Fatima Amadou, woken in the middle night by gunshots, was shocked to see children among the attackers.
As they surrounded Solhan, a town in Burkina Faso’s Sahel region, with guns slung over their tiny frames, the children sang “Allahu Akbar” and chanted “Allahu Akbar.” The mother, 43 years old, said that some children couldn’t pronounce Arabic for God is great because they were too young.
“When I saw them, it occurred to me that the adults had trained these children to be assassins and they came to kill our children,” Amadou said to The Associated Press via phone from Sebba, where she currently resides.
Her family and she were among the fortunate ones to survive the June attack in which 160 people were killed. This was the most brutal attack since the peaceful West African nation was overthrown by militants affiliated with al-Qaida or the Islamic State five years ago. The recruitment of child soldiers increases with the increase in violence.
According to unpublished information by conflict and international experts, the AP has seen that at least five times more children were recruited by armed groups in Burkina Faso this year than in 2014.
Ouagadougou is home to at least 14 boys being held for their alleged association with militant arm groups. Some of them have been there since 2018, according to Idrissa Sako assistant to Burkina Faso’s public prosecutor at its high court.
Amadou claimed that she saw seven children among the Solhan attackers. They did not kill anyone, but she saw them helping to burn down houses.
Sandra Lattouf (UNICEF representative) said that “we are alarmed by children with armed group,”.
The impact of conflict on children, including their recruitment as soldiers and attacks on schools and children themselves, has become so alarming that Burkina Faso was included in the U.N. annual report on Children and Armed Conflict.
Aid groups claim they are seeing more children with jihadi fighters at roadside checks in the Sahel, which is an arid region that runs through Burkina Faso and stretches across Africa just south of the Sahara. The western Sahel has been a hub for jihadi violence in recent years.
The AP met with eight survivors during a recent visit to Dori in the region, where almost 1,200 people fled the attack on Solhan. Five of them said that they had witnessed or heard children participating in violence.

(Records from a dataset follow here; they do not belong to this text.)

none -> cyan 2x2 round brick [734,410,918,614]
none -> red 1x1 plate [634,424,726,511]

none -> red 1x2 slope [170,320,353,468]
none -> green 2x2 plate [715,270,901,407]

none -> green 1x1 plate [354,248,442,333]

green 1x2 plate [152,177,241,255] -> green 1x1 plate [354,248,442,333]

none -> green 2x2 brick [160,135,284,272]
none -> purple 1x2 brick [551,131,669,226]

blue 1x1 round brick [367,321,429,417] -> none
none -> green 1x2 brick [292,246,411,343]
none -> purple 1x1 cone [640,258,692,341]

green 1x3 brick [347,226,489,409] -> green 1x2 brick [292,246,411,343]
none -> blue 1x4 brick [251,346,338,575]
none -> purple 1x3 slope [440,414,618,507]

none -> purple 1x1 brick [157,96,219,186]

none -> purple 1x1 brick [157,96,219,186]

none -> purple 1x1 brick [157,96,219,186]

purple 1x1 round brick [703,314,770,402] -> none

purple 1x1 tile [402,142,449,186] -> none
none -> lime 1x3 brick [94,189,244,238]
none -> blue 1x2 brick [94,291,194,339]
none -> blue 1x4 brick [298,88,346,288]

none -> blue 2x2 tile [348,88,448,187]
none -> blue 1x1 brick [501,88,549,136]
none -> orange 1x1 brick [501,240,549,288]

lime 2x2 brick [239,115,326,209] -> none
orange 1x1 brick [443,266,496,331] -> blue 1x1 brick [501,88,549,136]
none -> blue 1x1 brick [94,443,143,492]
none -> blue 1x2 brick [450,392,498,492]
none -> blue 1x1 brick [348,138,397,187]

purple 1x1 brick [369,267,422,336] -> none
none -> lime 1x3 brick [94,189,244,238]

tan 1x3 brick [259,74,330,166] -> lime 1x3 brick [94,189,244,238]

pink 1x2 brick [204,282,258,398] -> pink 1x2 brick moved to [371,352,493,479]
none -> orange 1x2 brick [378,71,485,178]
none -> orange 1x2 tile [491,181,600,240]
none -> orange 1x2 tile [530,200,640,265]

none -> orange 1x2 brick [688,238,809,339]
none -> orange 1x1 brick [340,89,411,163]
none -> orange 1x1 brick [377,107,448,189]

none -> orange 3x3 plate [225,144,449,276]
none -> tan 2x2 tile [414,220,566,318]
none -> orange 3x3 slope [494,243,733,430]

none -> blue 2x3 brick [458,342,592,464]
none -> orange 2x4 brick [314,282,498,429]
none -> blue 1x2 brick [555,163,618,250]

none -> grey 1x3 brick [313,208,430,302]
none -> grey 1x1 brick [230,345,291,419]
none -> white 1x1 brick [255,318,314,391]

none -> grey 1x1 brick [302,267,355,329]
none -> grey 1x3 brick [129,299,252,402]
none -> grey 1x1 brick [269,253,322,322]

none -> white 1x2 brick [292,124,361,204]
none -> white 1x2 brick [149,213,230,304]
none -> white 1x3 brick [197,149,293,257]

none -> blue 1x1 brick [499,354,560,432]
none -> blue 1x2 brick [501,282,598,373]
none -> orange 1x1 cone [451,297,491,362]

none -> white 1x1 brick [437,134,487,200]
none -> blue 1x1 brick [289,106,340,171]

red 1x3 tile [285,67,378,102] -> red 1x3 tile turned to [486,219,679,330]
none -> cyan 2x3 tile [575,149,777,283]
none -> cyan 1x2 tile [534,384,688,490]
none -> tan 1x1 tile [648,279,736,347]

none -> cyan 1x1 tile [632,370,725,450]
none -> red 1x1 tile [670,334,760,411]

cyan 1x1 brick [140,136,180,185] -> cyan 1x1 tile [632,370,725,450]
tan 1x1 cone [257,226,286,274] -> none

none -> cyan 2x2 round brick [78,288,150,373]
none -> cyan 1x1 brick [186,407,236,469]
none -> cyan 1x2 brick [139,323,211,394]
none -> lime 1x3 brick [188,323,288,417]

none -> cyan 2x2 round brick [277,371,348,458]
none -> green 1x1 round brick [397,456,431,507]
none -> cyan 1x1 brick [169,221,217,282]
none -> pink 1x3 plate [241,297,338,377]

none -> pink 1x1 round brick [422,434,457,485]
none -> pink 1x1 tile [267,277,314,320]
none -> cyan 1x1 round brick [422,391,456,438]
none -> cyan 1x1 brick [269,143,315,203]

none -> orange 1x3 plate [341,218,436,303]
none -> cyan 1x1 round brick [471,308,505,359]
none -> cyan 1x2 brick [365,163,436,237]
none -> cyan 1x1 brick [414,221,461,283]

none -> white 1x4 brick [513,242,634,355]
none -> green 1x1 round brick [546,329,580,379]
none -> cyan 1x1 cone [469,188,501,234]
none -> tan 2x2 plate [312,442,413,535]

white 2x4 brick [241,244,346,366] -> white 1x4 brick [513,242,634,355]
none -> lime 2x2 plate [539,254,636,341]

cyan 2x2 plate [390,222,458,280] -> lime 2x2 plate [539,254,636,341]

Hama Amadou, a resident who was hiding in his shop during fighting, said that they heard them say “we good children have come here to change Solhan in an easier way.” He claimed that he heard the children being directed by women, who said “kill him, murder him.”
Burkina Faso’s undertrained and inept army is trying to stop the violence that has claimed the lives of thousands and forced 1.3 million people from their homes since the jihadi attacks.
Experts in child recruitment believe that some children are drawn to armed groups by poverty. Sako, who is a public prosecutor, stated that some children wanted to pay money to enroll in school, but were promised $18 if someone was killed. Others were promised motorbikes and other gifts.
Civil society organizations accuse the army troops of contributing to this problem by abusing civilians who are suspected of being jihadis.
Maimouna Ba (head of operations for Women for the Dignity of the Sahel), a Dori-based advocacy organization, said that “there are more security operations… (so). there are more military abuses.” She said that it is difficult for children to wake up each morning and find their father dead.
These allegations were denied by the army, as well as accusations that it was slow to respond to the attack on Solhan. However, they refused to comment in detail.
Protests are erupting across the country, demanding that the government takes stronger action to address the deteriorating security. President Roch Marc Christian Kabore resigned as security and defense ministers and appoints himself minister of defense.
Burkina Faso has to now deal with the children who are accused of being associated with armed groups, amid a host of other problems.
Sako claims that none of the boys held in Ouagadougou have been charged with any crime. According to Sako, the government has not yet reached an agreement with United Nations to help them treat these children as victims and not perpetrators by moving them from prisons to centers where they can receive psychological care.
Sako stated, “It is a real concern to us to find a lasting solution for children.”
To stop further recruitment, it is necessary to address economic hardship and all the associated issues, including helping students who have dropped out of school to catch up.
“Neglecting now will only lead us to an even more difficult crisis and more instability in the months and decades ahead, giving these armed groups that heartbreaking advantage they so desperately seek,” stated Dr. Samantha Nutt who is the founder and president War Child Canada and War Child USA.
Many parents are struggling to provide for their children’s education and care for them.
Isma Heella, a Dori resident who is also the father of a 4-year old boy, stated that she was afraid that her child would be recruited by jihadis. “We fear for our children as well as for ourselves, parents, because we aren’t stronger than them.”